What this task involves
Retype all of the data exactly as given.

Source material
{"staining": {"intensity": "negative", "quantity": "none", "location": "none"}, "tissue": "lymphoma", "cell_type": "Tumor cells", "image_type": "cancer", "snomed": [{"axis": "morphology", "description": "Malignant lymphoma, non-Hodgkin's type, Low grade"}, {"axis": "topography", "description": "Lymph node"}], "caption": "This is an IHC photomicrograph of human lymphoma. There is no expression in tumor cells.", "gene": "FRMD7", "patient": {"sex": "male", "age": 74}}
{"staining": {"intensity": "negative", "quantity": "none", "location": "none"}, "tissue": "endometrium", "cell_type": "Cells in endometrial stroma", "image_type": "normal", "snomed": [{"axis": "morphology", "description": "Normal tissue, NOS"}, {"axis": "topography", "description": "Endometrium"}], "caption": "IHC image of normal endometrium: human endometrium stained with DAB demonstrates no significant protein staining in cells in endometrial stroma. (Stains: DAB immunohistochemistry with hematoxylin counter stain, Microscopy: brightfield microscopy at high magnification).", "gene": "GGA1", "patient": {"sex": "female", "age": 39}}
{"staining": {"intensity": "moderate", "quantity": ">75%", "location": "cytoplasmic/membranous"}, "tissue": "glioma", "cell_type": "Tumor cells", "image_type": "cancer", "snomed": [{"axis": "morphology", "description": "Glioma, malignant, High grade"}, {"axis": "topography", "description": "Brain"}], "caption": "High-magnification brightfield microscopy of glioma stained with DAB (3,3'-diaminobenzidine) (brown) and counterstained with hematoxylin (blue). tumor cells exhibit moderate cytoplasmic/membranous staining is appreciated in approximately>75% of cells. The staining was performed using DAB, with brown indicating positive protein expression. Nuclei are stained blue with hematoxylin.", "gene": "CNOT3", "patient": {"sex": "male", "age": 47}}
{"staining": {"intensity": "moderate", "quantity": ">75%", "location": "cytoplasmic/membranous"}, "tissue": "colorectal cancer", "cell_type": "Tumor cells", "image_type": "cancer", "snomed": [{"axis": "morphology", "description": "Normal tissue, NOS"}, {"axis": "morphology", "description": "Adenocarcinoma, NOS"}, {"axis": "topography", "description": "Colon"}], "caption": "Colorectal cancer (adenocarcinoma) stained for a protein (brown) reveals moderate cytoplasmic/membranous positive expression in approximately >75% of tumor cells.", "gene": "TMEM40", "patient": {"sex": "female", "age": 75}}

Solution to the problem
{"staining": {"intensity": "negative", "quantity": "none", "location": "none"}, "tissue": "lymphoma", "cell_type": "Tumor cells", "image_type": "cancer", "snomed": [{"axis": "morphology", "description": "Malignant lymphoma, non-Hodgkin's type, Low grade"}, {"axis": "topography", "description": "Lymph node"}], "caption": "This is an IHC photomicrograph of human lymphoma. There is no expression in tumor cells.", "gene": "FRMD7", "patient": {"sex": "male", "age": 74}}
{"staining": {"intensity": "negative", "quantity": "none", "location": "none"}, "tissue": "endometrium", "cell_type": "Cells in endometrial stroma", "image_type": "normal", "snomed": [{"axis": "morphology", "description": "Normal tissue, NOS"}, {"axis": "topography", "description": "Endometrium"}], "caption": "IHC image of normal endometrium: human endometrium stained with DAB demonstrates no significant protein staining in cells in endometrial stroma. (Stains: DAB immunohistochemistry with hematoxylin counter stain, Microscopy: brightfield microscopy at high magnification).", "gene": "GGA1", "patient": {"sex": "female", "age": 39}}
{"staining": {"intensity": "moderate", "quantity": ">75%", "location": "cytoplasmic/membranous"}, "tissue": "glioma", "cell_type": "Tumor cells", "image_type": "cancer", "snomed": [{"axis": "morphology", "description": "Glioma, malignant, High grade"}, {"axis": "topography", "description": "Brain"}], "caption": "High-magnification brightfield microscopy of glioma stained with DAB (3,3'-diaminobenzidine) (brown) and counterstained with hematoxylin (blue). tumor cells exhibit moderate cytoplasmic/membranous staining is appreciated in approximately>75% of cells. The staining was performed using DAB, with brown indicating positive protein expression. Nuclei are stained blue with hematoxylin.", "gene": "CNOT3", "patient": {"sex": "male", "age": 47}}
{"staining": {"intensity": "moderate", "quantity": ">75%", "location": "cytoplasmic/membranous"}, "tissue": "colorectal cancer", "cell_type": "Tumor cells", "image_type": "cancer", "snomed": [{"axis": "morphology", "description": "Normal tissue, NOS"}, {"axis": "morphology", "description": "Adenocarcinoma, NOS"}, {"axis": "topography", "description": "Colon"}], "caption": "Colorectal cancer (adenocarcinoma) stained for a protein (brown) reveals moderate cytoplasmic/membranous positive expression in approximately >75% of tumor cells.", "gene": "TMEM40", "patient": {"sex": "female", "age": 75}}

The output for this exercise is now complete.